Longwood's lone starting post player is senior forward Billy Robinson Jr. (6-foot-7, 200 lbs.). Robinson is averaging 7.4 points and 4.8 rebounds per game, while shooting 50.4 percent from the field.
Spelling Robinson off the bench is sophomore forward Antwan Carter (6-foot-6, 225 lbs.). Carter is expected one day to emerge as Longwood's go-to performer, but for now he remains a very capable and effective sixth man. He is averaging 14.2 points and 7.1 rebounds per game. He also has tallied a team-leading 10 blocks and is shooting 49.8 percent from the field. Gillian said Carter and Robinson rarely are on the court at the same time.
"The big challenge is when we play guys who are bigger or other teams that have guys that can score in and around the post, they can't really defend those guys one-on-one down there, so that puts us in a compromising position," Gillian said. "As he (Carter) progresses, he's going to be in a spot where he's got to realize, 'Hey, in order for this team to get better, I can score, I can rebound, I can put the ball in the basket, I can help my team on that end, but I need to be much better, much stronger, much more active defensively in keeping my own guy from scoring so we don't maybe have to double-team and in keeping my guy off the glass so we're a better defensive rebounding team as well.' What trickles down to them is the fact that they can't get much help because the four-man on the other team is bigger."
In terms of backcourt depth, Longwood offers sophomore guard Martiz Washington (6-foot-0, 170 lbs.) and junior guard Earl Gee II (5-foot-10, 155 lbs.) off the bench. Washington is averaging 7.2 points per game, while shooting 31.1 percent from the field and 28.4 percent from three-point range. Washington, Swecker and Smith are Longwood's most prolific three-point shooters, though none of them shoots better than 35 percent from beyond the arc.
As for Gee, he is averaging 2.9 points and 1.0 rebound per game, while shooting 47.4 percent from the field.
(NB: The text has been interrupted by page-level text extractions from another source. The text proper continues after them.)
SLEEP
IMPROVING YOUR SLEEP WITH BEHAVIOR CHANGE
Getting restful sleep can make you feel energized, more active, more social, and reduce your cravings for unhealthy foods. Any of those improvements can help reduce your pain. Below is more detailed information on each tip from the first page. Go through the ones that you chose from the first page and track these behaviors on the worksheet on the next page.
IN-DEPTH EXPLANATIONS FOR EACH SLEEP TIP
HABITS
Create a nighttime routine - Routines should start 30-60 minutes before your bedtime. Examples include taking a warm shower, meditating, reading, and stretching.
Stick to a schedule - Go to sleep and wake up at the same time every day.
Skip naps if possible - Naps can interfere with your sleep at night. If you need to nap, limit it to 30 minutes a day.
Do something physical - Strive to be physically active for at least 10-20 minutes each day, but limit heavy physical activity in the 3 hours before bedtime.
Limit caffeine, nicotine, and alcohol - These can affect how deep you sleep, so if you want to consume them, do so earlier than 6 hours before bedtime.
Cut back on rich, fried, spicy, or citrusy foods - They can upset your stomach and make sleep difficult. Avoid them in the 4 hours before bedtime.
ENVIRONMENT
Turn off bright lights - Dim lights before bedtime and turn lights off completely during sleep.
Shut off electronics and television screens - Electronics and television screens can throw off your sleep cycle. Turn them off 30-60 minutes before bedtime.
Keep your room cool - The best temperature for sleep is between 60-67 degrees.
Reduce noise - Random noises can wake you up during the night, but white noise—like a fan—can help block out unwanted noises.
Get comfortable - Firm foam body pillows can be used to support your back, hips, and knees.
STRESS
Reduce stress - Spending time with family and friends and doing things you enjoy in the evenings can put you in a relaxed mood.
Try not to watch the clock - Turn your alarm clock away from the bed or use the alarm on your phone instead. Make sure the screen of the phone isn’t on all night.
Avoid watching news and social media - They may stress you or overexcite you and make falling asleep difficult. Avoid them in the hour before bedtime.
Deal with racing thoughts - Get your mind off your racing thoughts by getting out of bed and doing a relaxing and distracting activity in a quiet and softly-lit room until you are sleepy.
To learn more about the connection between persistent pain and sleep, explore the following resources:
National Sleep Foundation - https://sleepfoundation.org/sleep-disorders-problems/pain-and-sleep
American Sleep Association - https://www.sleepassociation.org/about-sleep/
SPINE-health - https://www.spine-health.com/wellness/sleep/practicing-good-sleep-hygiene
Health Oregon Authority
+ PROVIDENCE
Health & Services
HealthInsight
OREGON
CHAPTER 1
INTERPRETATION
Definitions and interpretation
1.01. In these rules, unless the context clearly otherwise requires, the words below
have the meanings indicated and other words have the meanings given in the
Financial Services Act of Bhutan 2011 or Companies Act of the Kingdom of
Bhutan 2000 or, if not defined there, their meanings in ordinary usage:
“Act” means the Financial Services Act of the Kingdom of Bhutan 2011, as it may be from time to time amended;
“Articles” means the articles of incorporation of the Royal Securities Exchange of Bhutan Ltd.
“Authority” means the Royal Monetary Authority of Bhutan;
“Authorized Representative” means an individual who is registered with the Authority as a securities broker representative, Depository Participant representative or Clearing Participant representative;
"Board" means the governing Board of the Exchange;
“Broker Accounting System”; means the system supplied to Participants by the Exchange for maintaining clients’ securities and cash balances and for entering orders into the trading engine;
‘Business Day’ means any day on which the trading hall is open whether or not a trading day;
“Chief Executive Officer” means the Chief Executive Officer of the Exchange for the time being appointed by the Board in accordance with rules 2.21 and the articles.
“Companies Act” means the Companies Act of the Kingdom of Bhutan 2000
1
Overall, Longwood shoots 41.2 percent from the field, 31.4 percent from three-point range and 66.4 percent from the free throw line. Due to their extreme lack of height, the Lancers are not a quality rebounding unit (-5.8 rebounding margin). They also are averaging 14.6 turnovers per game.
But they do force a fair share of turnovers (+1.2 turnover margin), and that's exactly what Gillian will lean on Tuesday night at Comcast Center.
"We're going to go in there and do what we do," Gillian said. "It's not like we're going to hold the ball or play zone or do any of that stuff. To me, that doesn't challenge us to see how much progress we've made. No sense in going in there and holding back and changing something just because it's Maryland."